1. Allow Developers to Do Their Jobs
One of the most common desires among developers is a manager who will recognize their abilities and trust they’ll get their work done. Allow developers to write code; they love doing it. You just need to find a way for developers to do this in a way that benefits the company.
Part of trusting is giving developers time to think outside of coding. By giving developers an opportunity to develop solutions on their own will help them to stay creative.
2. Handle Non-development Work
Activities that don’t involve writing code are unimportant to most developers. Your most important job for many developers is to protect them from time sinks such as non-technical meetings and administrative paperwork.
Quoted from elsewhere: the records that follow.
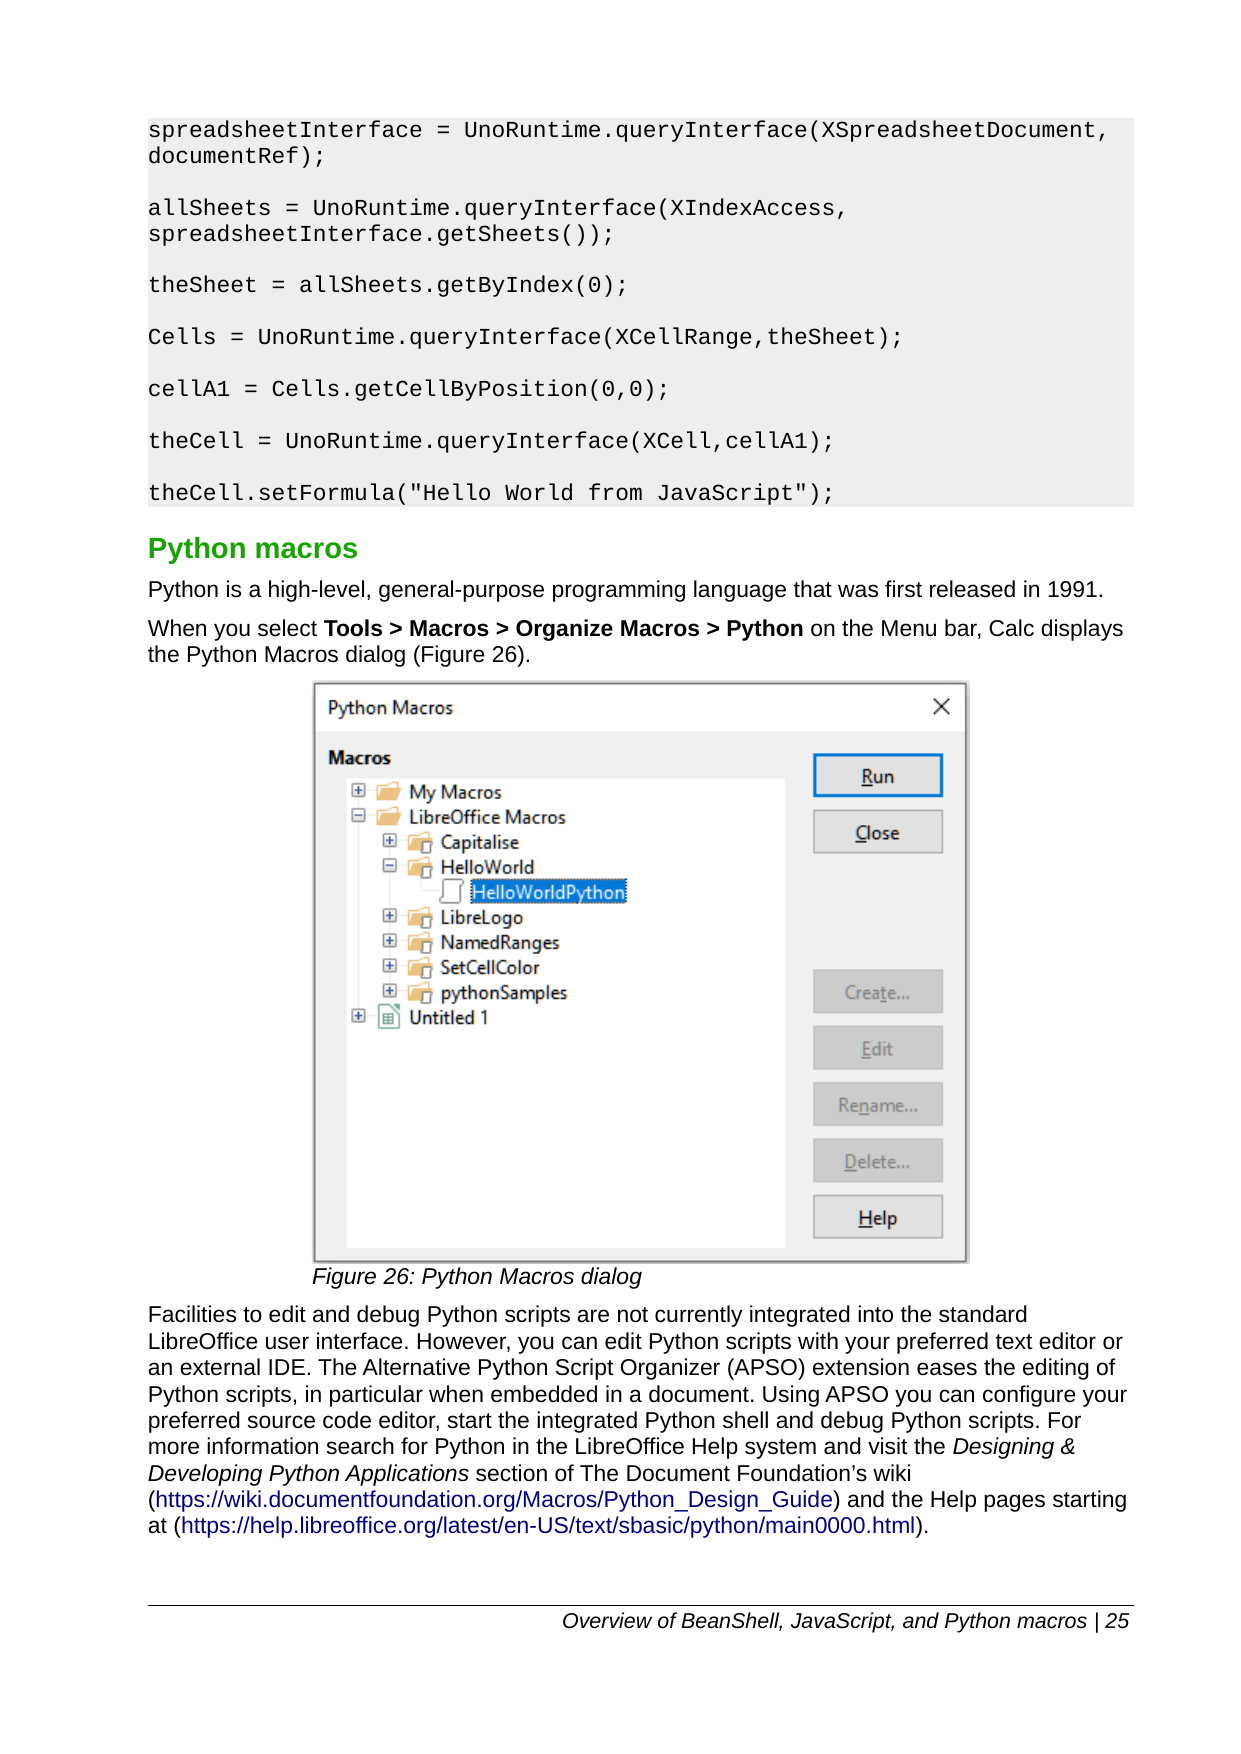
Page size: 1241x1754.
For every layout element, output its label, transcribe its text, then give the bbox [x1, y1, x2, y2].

text Facilities to edit and debug Python scripts are not currently integrated into the standard LibreOffice user interface. However, you can edit Python scripts with your preferred text editor or an external IDE. The Alternative Python Script Organizer (APSO) extension eases the editing of Python scripts, in particular when embedded in a document. Using APSO you can configure your preferred source code editor, start the integrated Python shell and debug Python scripts. For more information search for Python in the LibreOffice Help system and visit the Designing & Developing Python Applications section of The Document Foundation’s wiki (https://wiki.documentfoundation.org/Macros/Python_Design_Guide) and the Help pages starting at (https://help.libreoffice.org/latest/en-US/text/sbasic/python/main0000.html). [148, 1301, 1134, 1539]
subtitle Python macros [148, 531, 1134, 564]
text When you select Tools > Macros > Organize Macros > Python on the Menu bar, Calc displays the Python Macros dialog (Figure 26). [148, 615, 1134, 668]
text Figure 26: Python Macros dialog [312, 1264, 970, 1289]
text Python is a high-level, general-purpose programming language that was first released in 1991. [148, 576, 1134, 602]
text spreadsheetInterface = UnoRuntime.queryInterface(XSpreadsheetDocument, documentRef); allSheets = UnoRuntime.queryInterface(XIndexAccess, spreadsheetInterface.getSheets()); theSheet = allSheets.getByIndex(0); Cells = UnoRuntime.queryInterface(XCellRange,theSheet); cellA1 = Cells.getCellByPosition(0,0); theCell = UnoRuntime.queryInterface(XCell,cellA1); theCell.setFormula("Hello World from JavaScript"); [148, 118, 1134, 507]
picture [311, 680, 970, 1264]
Developers want a manager to provide them with a list of prioritized tasks with meaningful priorities. No developer enjoys an unrealistic deadline, and one of the only ways to mitigate this is to really drill out requirements beforehand. Be militant about good requirements. It’s the only way to truly understand the scope and manage expectations around deliverable dates in a way that’s reasonable. When deliverables are significantly different from expectations, this creates operational load. The best time to solve this is by investing effort up front and making sure stakeholders are asking for work in a responsible way.
3. Listen and Respond
No matter how well you think you may have communicated the specifications, developers will still have questions. Development is an iterative process.
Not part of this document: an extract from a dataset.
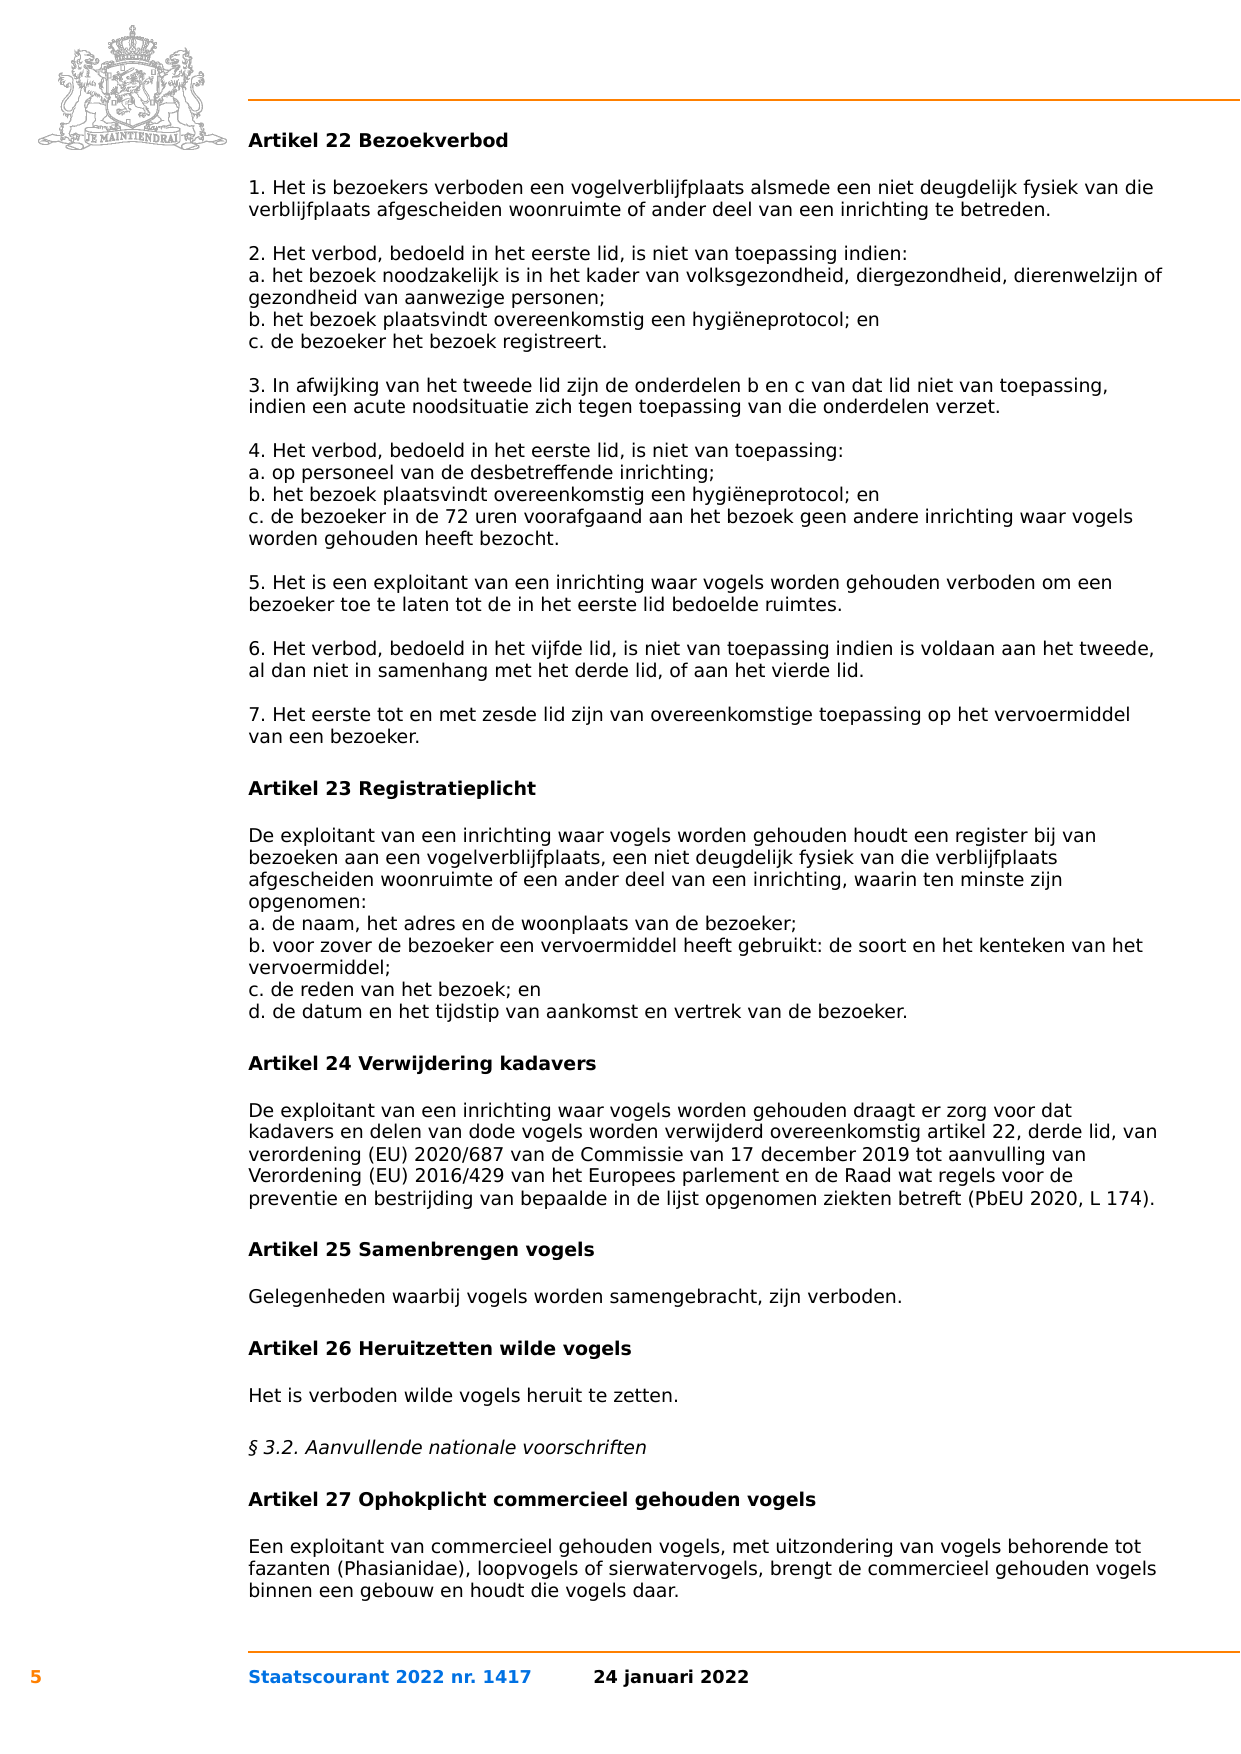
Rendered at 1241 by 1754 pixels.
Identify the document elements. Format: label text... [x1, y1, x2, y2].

This is another place where up front effort pays dividends: once you’ve gathered requirements that make sense, get developers involved before starting work. Engineers should have the opportunity to critique, extend, or outright reject the requirements if they don’t make sense.
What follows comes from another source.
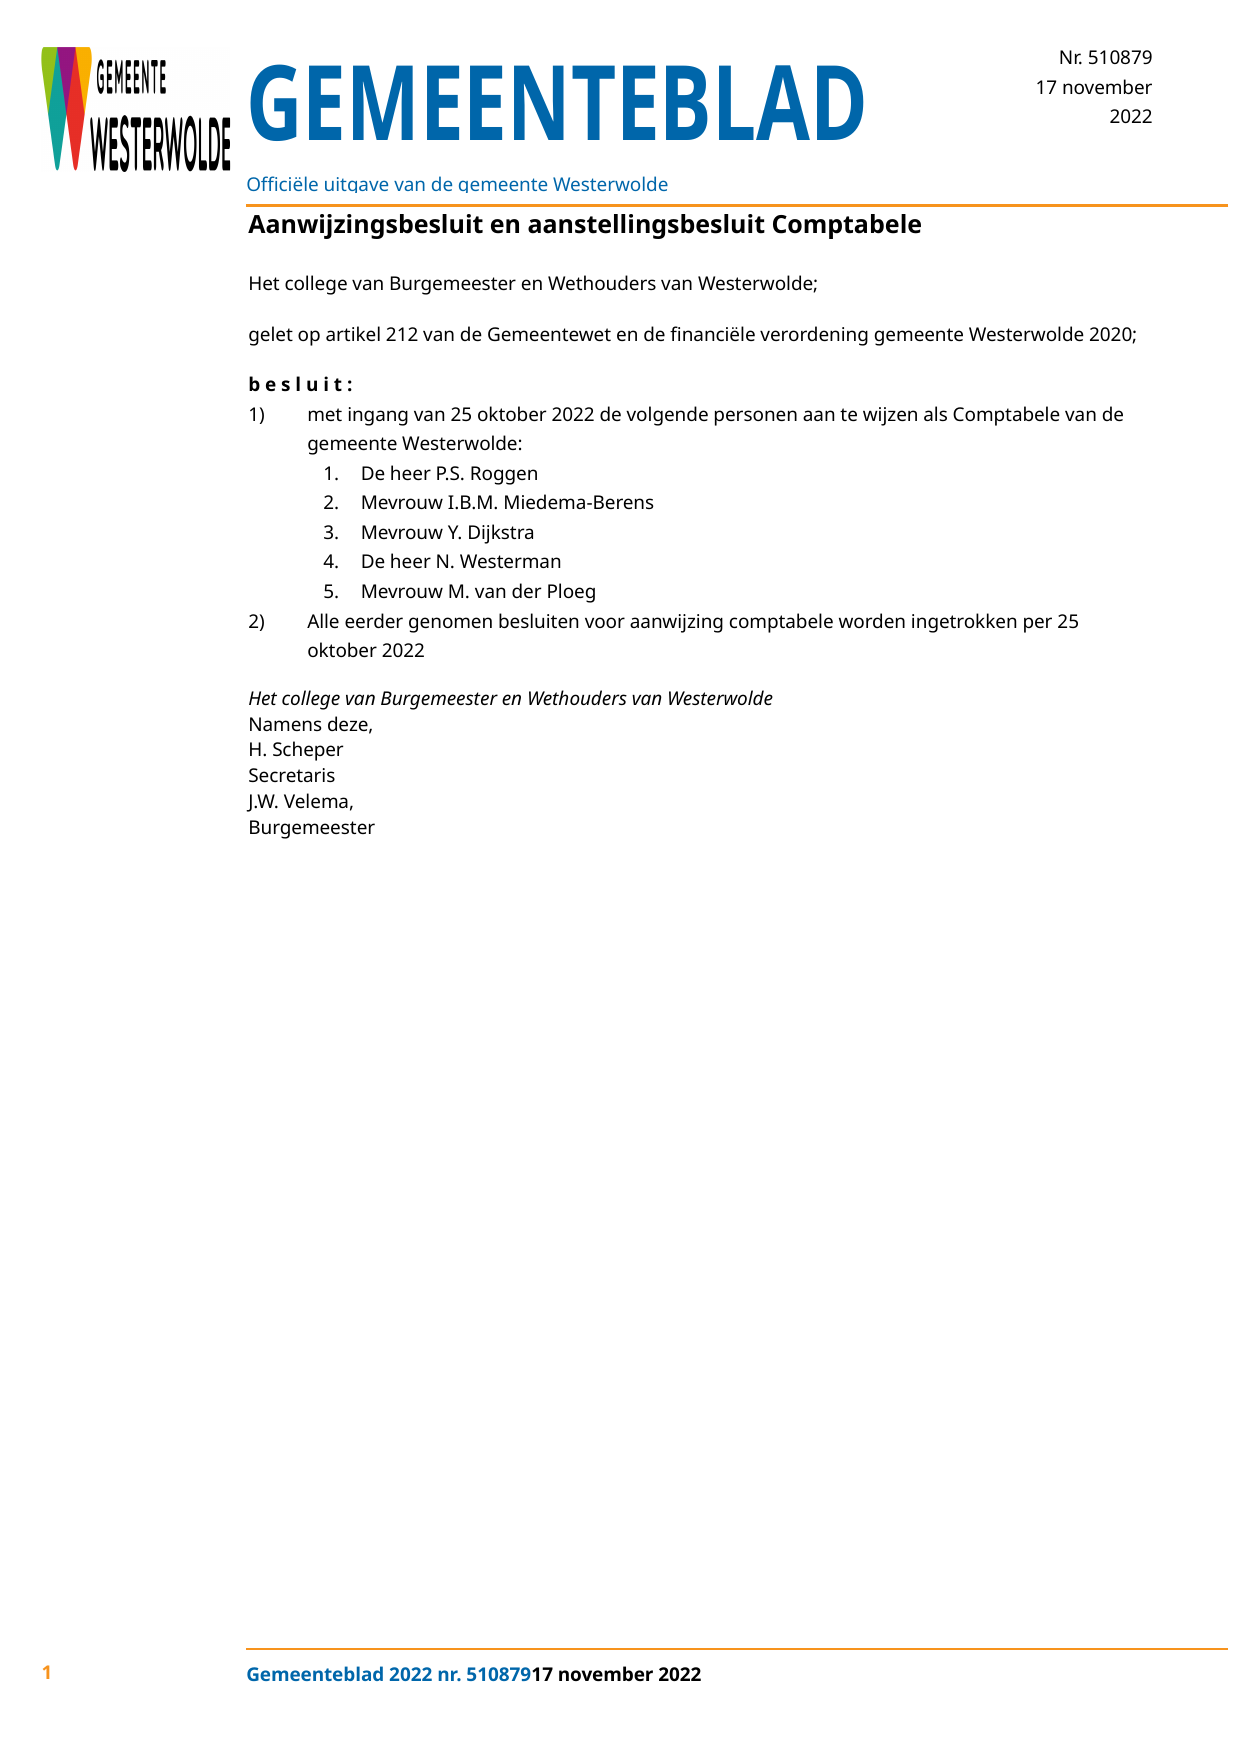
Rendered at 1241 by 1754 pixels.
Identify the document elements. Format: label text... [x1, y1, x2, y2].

Once work has started, the same logic applies: the best requirements are essentially a sort of living document which evolves during development. Just as “no battle plan survives first contact with the enemy,” no set of requirements should be expected to survive implementation without a little bit of flex.
4. Encourage Progress
The best developers are continually trying to improve their skills. The most successful managers facilitate growth. To do this, find one specific, actionable thing for them to focus on.
That might sound like: “Focus on breaking your work into smaller pieces,” or, “I’d like to see you step up and take on more refactoring legacy code.”
Use a personal development plan to suggest areas of research the developer can conduct during down time. Taking an interest in your engineers’ professional development will help you refine your technical direction, ultimately benefiting your company. Offer guidance for their projects, even when it isn’t directly related to their work.
5. Emphasize Quality over Quantity
An inexperienced manager may believe that throwing more developers on a project will increase productivity. This practice is rarely useful, since new developers will slow down development until they get up to speed on a project.
A better solution to improving your developers’ productivity is to reorganize your team to perform small tasks, typically those that can be done within a few days or week. Assign each team member specific roles such as coding, testing and implementation. Ensure that the developers in each team have a variety of experience levels, including journeymen, mid-level, and senior developers.
6. Review the Right Metrics
identify possible problems. However, it’s vital to select only those metrics that are applicable, as many managers collect all available metrics just to show that the project is still under development. Check out our previous post for more information on the best metrics to use in periodic feedback.
Ask a developer directly about the problems they see in the project and the metrics they believe best reflect the project’s actual status. Review the project’s open tickets on a weekly basis, but don’t focus solely on closing them out. It may be better to leave a ticket open for a while to ensure the associated bug fix.
7. Avoid Task Switching
Many jobs require multi-tasking, but this practice is a detriment to effective software development. Your team spends their attention juggling tedious conceptual problems in their head. Any disruption to this comes at a tremendous cost—one untimely interruption could set someone back half a day.
Context switching is expensive and the cognitive overload from multi-tasking results in poor performance. When working on multiple projects, some managers require their developers to work on one project in the morning and another project in the afternoon. The best solution to handling multiple projects is often to redistribute your developers into small groups dedicated to a particular project.
The key to retaining top developers is to treat them well and manage them fairly. They’ll adjust if you miss one of the above points occasionally, but they’ll begin searching for better opportunities if you consistently miss one for too long.